According to Mr. Brian Adler, who is a Columbia University educated researcher and writer on history and antiques, " the Meito china company was founded in 1908 as Nagoya Seito Sho by former Noritake china engineer Kotero Asukai. Production bore the backstamp "Meito," which means "fine sword" or "excellent sword." The name is, no doubt, a nod to the company's headquarters in Nagoya, Japan, a city famed for its shrine of the sacred sword that is one of Japan's crown jewels. As other Noritake engineers and artists joined Asukai, Meito wares came to closely resemble those of its competitor", Noritake.

But as time went on and the connection of the original engineers and designers to the Noritake company became more distant, Meito's products became less similar to the Noritake lines.  During WWII Meito was acquired by Sumitomo Steel Corporation, and after the war Meito expanded into the American market with showrooms in major U.S. cities.

Today the company continues to manufacture fine bone china and porcelain, with the vast number of Meito patterns reflecting the rich traditions of both East and West.  Its main lines are called Orleans, Windso,r Empire, and Asama. A variant of Orleans, Norleans has been noted for its cutting-edge modern design. The Meito markings on the back of the pieces vary depending on the specific lines of the pieces.

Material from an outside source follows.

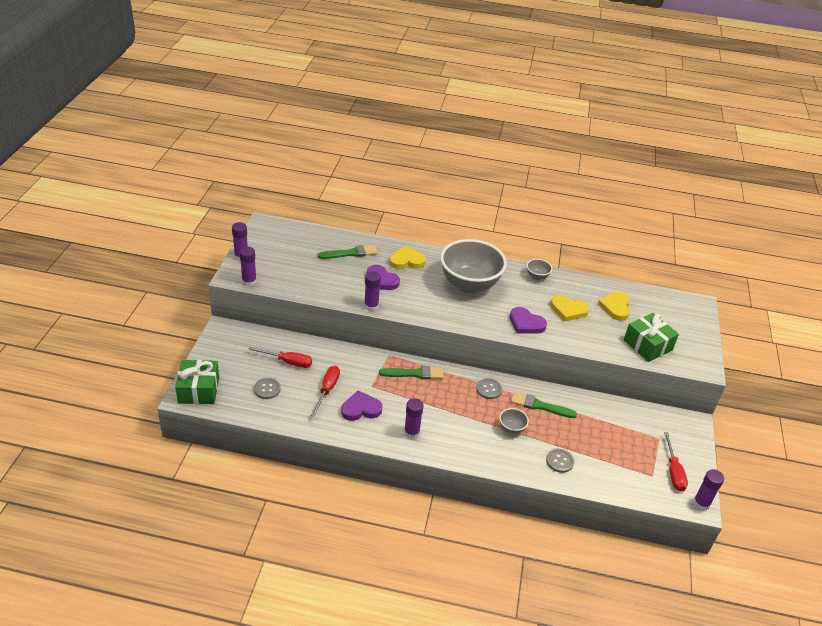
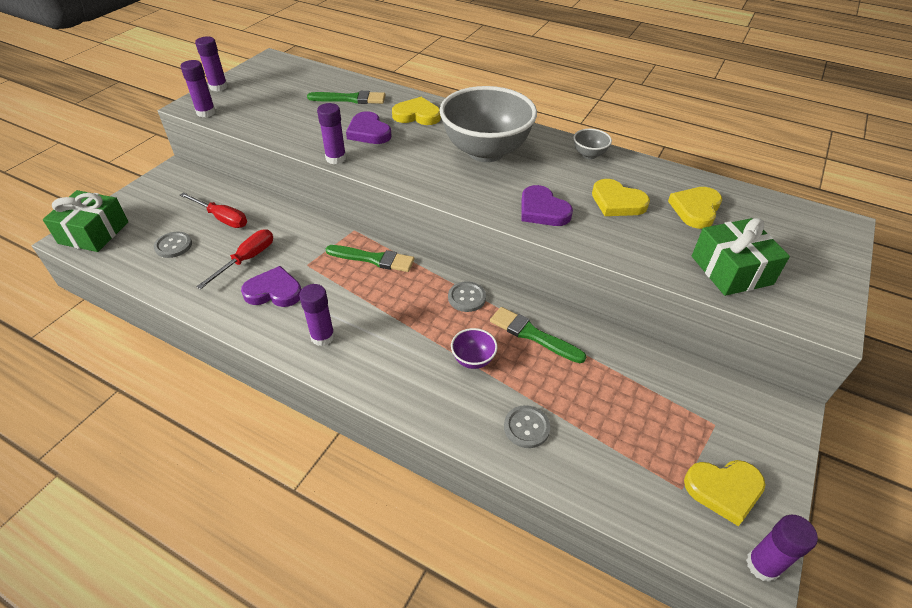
camera: 20 degrees right, 5 degrees up
grey bowl [499,408,529,434] -> purple bowl [451,328,498,369]
red screwdriver [664,432,688,491] -> yellow heart [684,460,765,526]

So, which is better china --- Noritake or Meito?  The answer to that most often depends on who you are asking. The numbers of Noritake afficiandos is generally greater, and many of them feel that no other Japanese manufacturers equal the the quality of Noritake.  The truth with Japanese china, like with most things, is probably a little less absolute.  Whereas Noritake can probably fairly win the prize for having produced the largest quantity of consistently beautiful and highest quality china, the selected products of many other Japanese companies, including Meito, can certainly compare equally to Noritake in both design and quality.  

My feeling is that you should let your eye and your taste be the judge, and certainly don't pass up some of the gorgeous and high quality Meito, and other Japanese companies' pieces that are out there.  They can abundantly enrich your dining and entertaining, and probably allow you to be more original than with some of the Nortake patterns that were produced in such very large quantities.